What did they expect? Many voices, including ours, told them what would happen if plain packaging laws were introduced. This was not theory. We had seen what happened when Australia did that. Plain packaging made cigarette packs easy to copy. Underground cigarettes were harder to keep out of the hands of underage smokers. They are also not amenable to controls for quality, and many contain a higher proportion of hazardous substances than their legitimate counterparts.

Many voices, including ours, also told them that eye-watering tax increases on tobacco would not bring in the revenues that governments anticipated because the higher prices would tempt more people to buy contraband versions.

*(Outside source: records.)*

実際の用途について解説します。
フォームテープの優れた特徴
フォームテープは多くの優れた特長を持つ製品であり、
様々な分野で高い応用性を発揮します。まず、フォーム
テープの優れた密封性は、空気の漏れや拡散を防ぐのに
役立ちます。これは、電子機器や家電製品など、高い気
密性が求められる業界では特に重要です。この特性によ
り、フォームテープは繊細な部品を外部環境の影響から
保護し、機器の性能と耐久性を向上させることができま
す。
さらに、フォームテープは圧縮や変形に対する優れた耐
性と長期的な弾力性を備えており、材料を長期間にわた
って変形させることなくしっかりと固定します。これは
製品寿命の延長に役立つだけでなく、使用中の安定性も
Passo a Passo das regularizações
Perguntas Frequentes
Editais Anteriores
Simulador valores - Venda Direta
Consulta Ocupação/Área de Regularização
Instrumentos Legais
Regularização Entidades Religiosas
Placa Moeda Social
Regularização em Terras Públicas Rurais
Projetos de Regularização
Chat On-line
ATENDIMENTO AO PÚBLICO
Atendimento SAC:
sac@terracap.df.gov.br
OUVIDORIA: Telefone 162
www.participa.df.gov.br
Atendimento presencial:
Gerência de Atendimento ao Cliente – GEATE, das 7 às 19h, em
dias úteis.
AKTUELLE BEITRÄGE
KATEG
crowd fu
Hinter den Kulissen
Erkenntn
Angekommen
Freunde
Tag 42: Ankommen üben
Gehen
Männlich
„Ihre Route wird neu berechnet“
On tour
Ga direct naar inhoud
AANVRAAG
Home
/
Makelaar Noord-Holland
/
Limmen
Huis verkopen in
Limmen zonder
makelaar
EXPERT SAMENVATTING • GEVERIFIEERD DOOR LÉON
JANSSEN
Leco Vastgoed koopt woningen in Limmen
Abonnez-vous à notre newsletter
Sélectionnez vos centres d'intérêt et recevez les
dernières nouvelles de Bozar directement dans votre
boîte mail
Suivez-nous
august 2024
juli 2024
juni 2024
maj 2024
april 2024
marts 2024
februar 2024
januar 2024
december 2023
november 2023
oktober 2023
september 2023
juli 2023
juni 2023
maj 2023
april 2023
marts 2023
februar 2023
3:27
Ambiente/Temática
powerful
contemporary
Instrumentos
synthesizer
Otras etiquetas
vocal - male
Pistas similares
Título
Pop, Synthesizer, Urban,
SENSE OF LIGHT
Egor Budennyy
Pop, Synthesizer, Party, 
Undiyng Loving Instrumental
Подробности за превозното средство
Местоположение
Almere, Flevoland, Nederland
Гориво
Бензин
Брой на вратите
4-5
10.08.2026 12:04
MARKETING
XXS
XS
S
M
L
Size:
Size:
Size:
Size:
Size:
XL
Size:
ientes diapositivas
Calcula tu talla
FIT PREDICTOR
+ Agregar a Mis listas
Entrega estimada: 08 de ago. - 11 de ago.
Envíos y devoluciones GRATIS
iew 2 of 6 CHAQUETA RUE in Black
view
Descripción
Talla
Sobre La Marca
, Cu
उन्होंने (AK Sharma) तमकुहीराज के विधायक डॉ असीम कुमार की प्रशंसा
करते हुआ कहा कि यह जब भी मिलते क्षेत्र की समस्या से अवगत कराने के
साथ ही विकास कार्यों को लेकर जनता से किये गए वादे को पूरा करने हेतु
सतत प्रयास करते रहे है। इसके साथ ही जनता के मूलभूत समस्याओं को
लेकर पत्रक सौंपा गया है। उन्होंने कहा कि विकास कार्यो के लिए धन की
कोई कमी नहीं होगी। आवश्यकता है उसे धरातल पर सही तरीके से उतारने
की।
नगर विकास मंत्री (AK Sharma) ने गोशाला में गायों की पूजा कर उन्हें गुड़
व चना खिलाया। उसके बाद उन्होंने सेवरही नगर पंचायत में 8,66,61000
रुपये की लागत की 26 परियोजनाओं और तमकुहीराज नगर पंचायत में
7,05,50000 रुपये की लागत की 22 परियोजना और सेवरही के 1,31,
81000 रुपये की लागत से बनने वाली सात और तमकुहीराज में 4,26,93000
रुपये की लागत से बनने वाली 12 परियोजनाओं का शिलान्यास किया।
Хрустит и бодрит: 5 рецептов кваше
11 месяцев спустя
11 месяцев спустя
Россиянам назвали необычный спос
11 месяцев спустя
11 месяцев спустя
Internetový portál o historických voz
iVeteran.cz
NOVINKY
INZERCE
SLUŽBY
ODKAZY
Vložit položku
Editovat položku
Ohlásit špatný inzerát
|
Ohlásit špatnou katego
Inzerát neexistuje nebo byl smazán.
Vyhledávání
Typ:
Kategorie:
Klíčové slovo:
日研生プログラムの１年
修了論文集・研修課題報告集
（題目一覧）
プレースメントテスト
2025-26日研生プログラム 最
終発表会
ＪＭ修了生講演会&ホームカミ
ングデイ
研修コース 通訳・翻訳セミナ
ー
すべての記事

The response of the LGA is unsurprising. It is a call for tougher penalties, greater enforcement, and bigger fines "to help councils' enforcement work against rogue traders, reduce crime in our communities and protect the health of children and young people." Presumably they also call for "more resources," as nearly all government bodies do these days.

As long as the incentives remain high, it is doubtful if such measures will make the desired difference. There is a proven way to pursue most of those objectives without driving people to criminality. It is to promote vaping as a far safer alternative, to allow more advertising of smoke-free products, and to remove the petty regulations, including those that originated in the EU, that hold back the proven way to lead people away from tobacco smoking.